* What you are asked to do: Once the line with "Watch the cowrillon_test" is reached, output it and every line after it, exactly, through the end of the records below. Pictures are skipped.
==== Data in this exercise
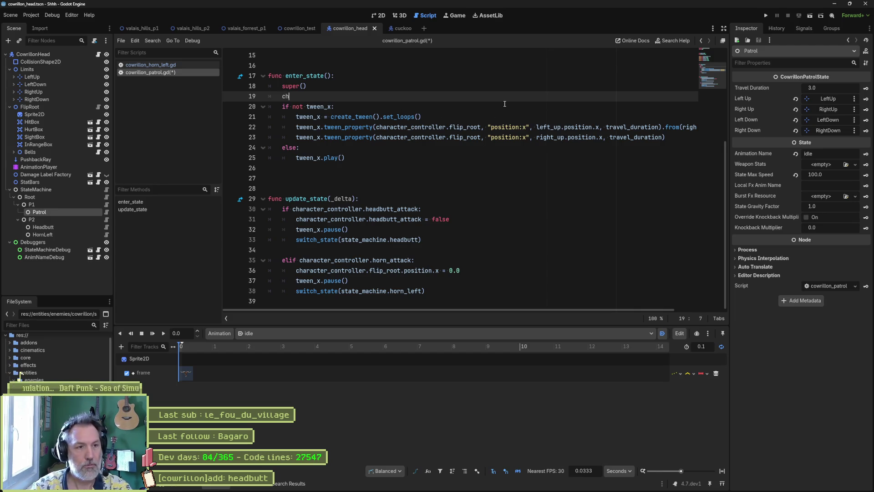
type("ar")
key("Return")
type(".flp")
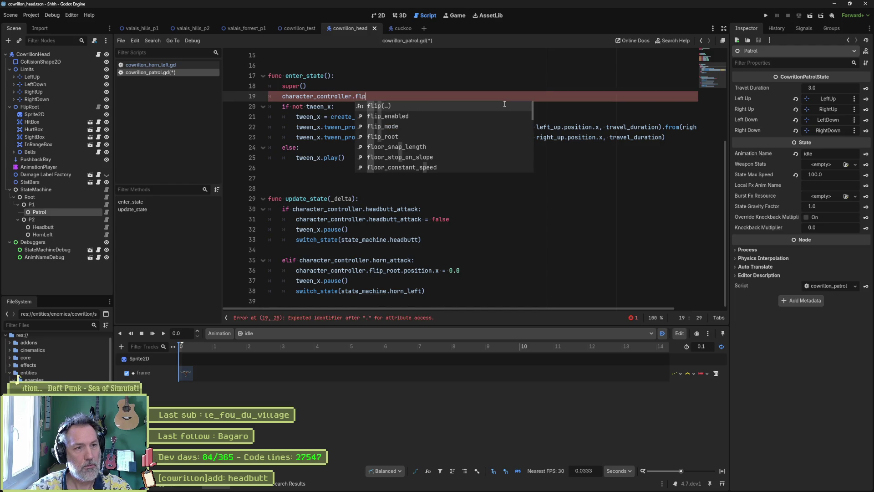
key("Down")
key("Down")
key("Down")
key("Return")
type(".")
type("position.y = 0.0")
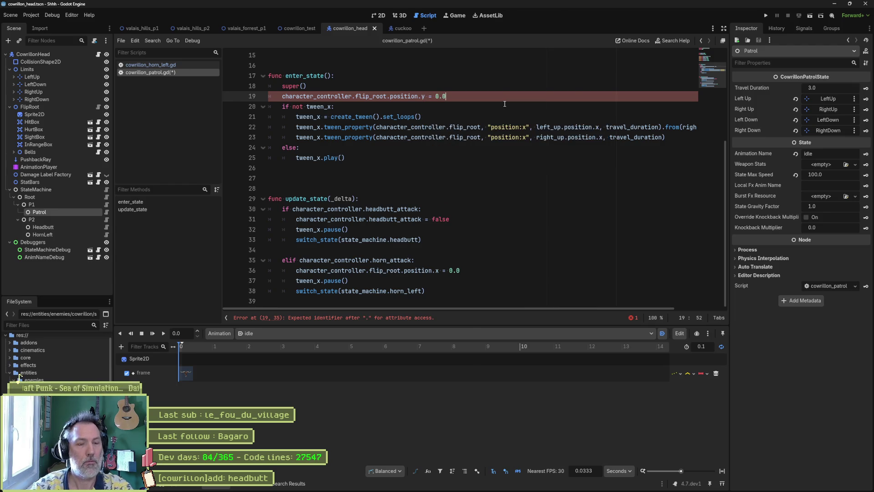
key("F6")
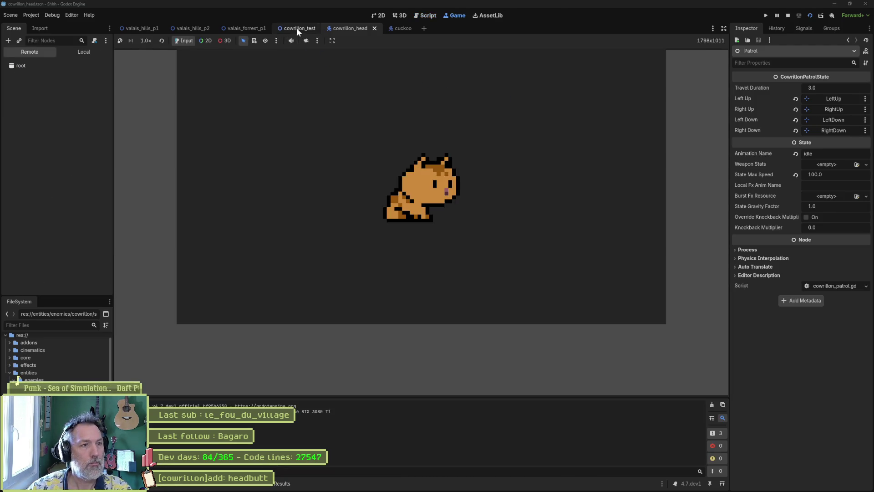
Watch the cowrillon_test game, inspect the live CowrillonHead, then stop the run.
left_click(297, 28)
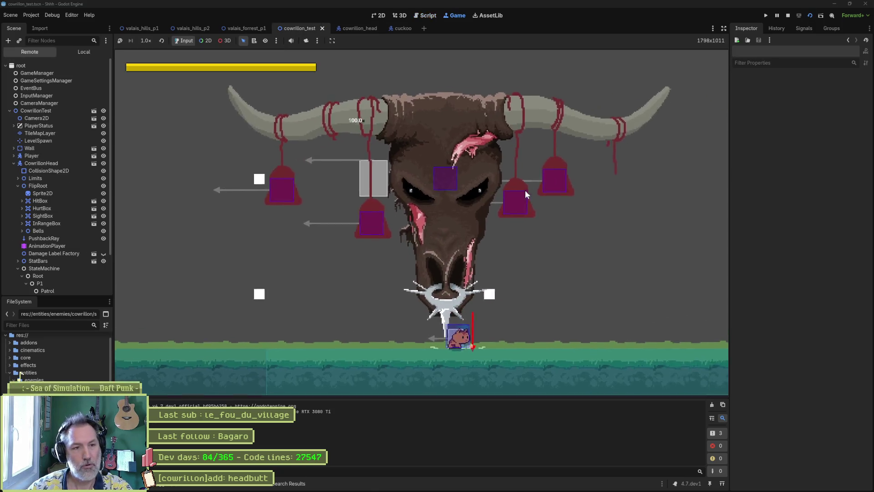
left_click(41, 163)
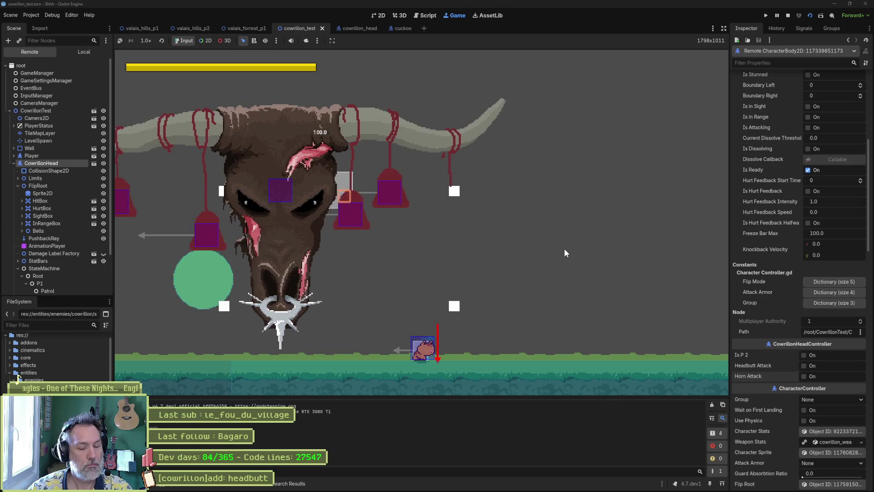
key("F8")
========
* Answer for the task:
Watch the cowrillon_test game, inspect the live CowrillonHead, then stop the run.
left_click(297, 28)
left_click(41, 163)
key("F8")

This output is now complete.